● **Records to process**:
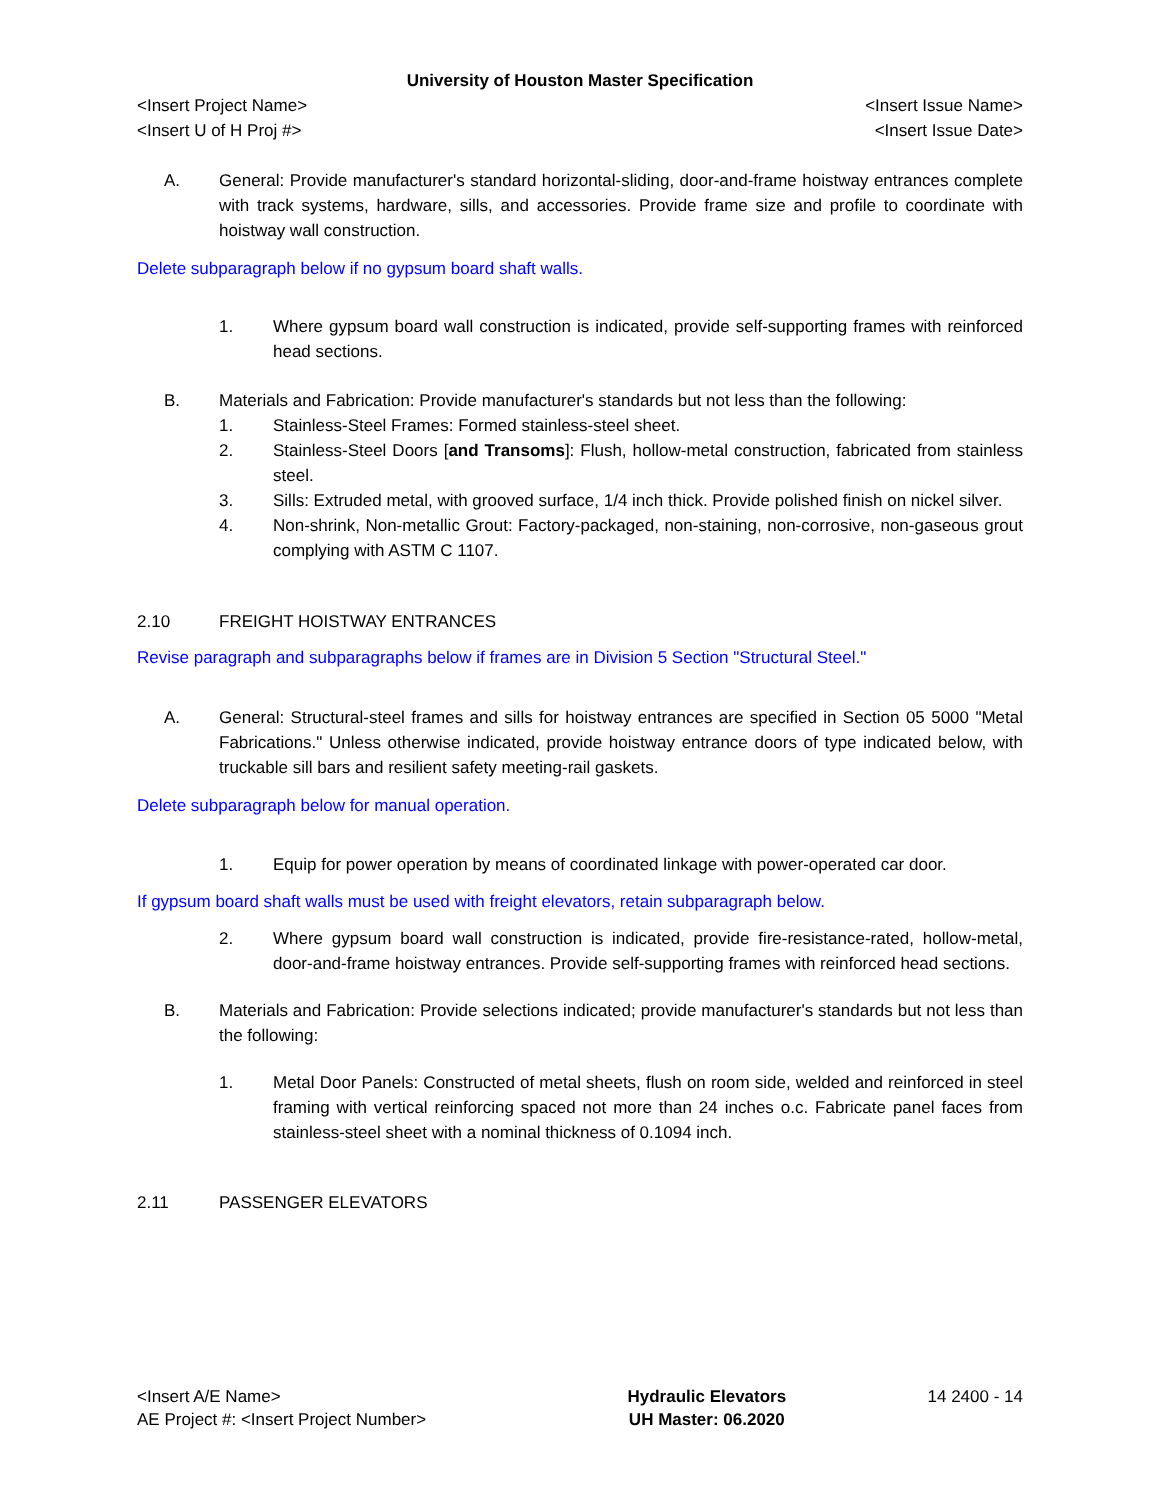University of Houston Master Specification
<Insert Project Name> <Insert Issue Name>
<Insert U of H Proj #> <Insert Issue Date>
A. General: Provide manufacturer's standard horizontal-sliding, door-and-frame hoistway entrances complete with track systems, hardware, sills, and accessories. Provide frame size and profile to coordinate with hoistway wall construction.
Delete subparagraph below if no gypsum board shaft walls.
1. Where gypsum board wall construction is indicated, provide self-supporting frames with reinforced head sections.
B. Materials and Fabrication: Provide manufacturer's standards but not less than the following:
1. Stainless-Steel Frames: Formed stainless-steel sheet.
2. Stainless-Steel Doors [and Transoms]: Flush, hollow-metal construction, fabricated from stainless steel.
3. Sills: Extruded metal, with grooved surface, 1/4 inch thick. Provide polished finish on nickel silver.
4. Non-shrink, Non-metallic Grout: Factory-packaged, non-staining, non-corrosive, non-gaseous grout complying with ASTM C 1107.
2.10 FREIGHT HOISTWAY ENTRANCES
Revise paragraph and subparagraphs below if frames are in Division 5 Section "Structural Steel."
A. General: Structural-steel frames and sills for hoistway entrances are specified in Section 05 5000 "Metal Fabrications." Unless otherwise indicated, provide hoistway entrance doors of type indicated below, with truckable sill bars and resilient safety meeting-rail gaskets.
Delete subparagraph below for manual operation.
1. Equip for power operation by means of coordinated linkage with power-operated car door.
If gypsum board shaft walls must be used with freight elevators, retain subparagraph below.
2. Where gypsum board wall construction is indicated, provide fire-resistance-rated, hollow-metal, door-and-frame hoistway entrances. Provide self-supporting frames with reinforced head sections.
B. Materials and Fabrication: Provide selections indicated; provide manufacturer's standards but not less than the following:
1. Metal Door Panels: Constructed of metal sheets, flush on room side, welded and reinforced in steel framing with vertical reinforcing spaced not more than 24 inches o.c. Fabricate panel faces from stainless-steel sheet with a nominal thickness of 0.1094 inch.
2.11 PASSENGER ELEVATORS
<Insert A/E Name>
AE Project #: <Insert Project Number>
Hydraulic Elevators
UH Master: 06.2020
14 2400 - 14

● **Task brief**:
Give the entries again exactly, but skip every image.

● **Written answer**:
University of Houston Master Specification
<Insert Project Name> <Insert Issue Name>
<Insert U of H Proj #> <Insert Issue Date>
A. General: Provide manufacturer's standard horizontal-sliding, door-and-frame hoistway entrances complete with track systems, hardware, sills, and accessories. Provide frame size and profile to coordinate with hoistway wall construction.
Delete subparagraph below if no gypsum board shaft walls.
1. Where gypsum board wall construction is indicated, provide self-supporting frames with reinforced head sections.
B. Materials and Fabrication: Provide manufacturer's standards but not less than the following:
1. Stainless-Steel Frames: Formed stainless-steel sheet.
2. Stainless-Steel Doors [and Transoms]: Flush, hollow-metal construction, fabricated from stainless steel.
3. Sills: Extruded metal, with grooved surface, 1/4 inch thick. Provide polished finish on nickel silver.
4. Non-shrink, Non-metallic Grout: Factory-packaged, non-staining, non-corrosive, non-gaseous grout complying with ASTM C 1107.
2.10 FREIGHT HOISTWAY ENTRANCES
Revise paragraph and subparagraphs below if frames are in Division 5 Section "Structural Steel."
A. General: Structural-steel frames and sills for hoistway entrances are specified in Section 05 5000 "Metal Fabrications." Unless otherwise indicated, provide hoistway entrance doors of type indicated below, with truckable sill bars and resilient safety meeting-rail gaskets.
Delete subparagraph below for manual operation.
1. Equip for power operation by means of coordinated linkage with power-operated car door.
If gypsum board shaft walls must be used with freight elevators, retain subparagraph below.
2. Where gypsum board wall construction is indicated, provide fire-resistance-rated, hollow-metal, door-and-frame hoistway entrances. Provide self-supporting frames with reinforced head sections.
B. Materials and Fabrication: Provide selections indicated; provide manufacturer's standards but not less than the following:
1. Metal Door Panels: Constructed of metal sheets, flush on room side, welded and reinforced in steel framing with vertical reinforcing spaced not more than 24 inches o.c. Fabricate panel faces from stainless-steel sheet with a nominal thickness of 0.1094 inch.
2.11 PASSENGER ELEVATORS
<Insert A/E Name>
AE Project #: <Insert Project Number>
Hydraulic Elevators
UH Master: 06.2020
14 2400 - 14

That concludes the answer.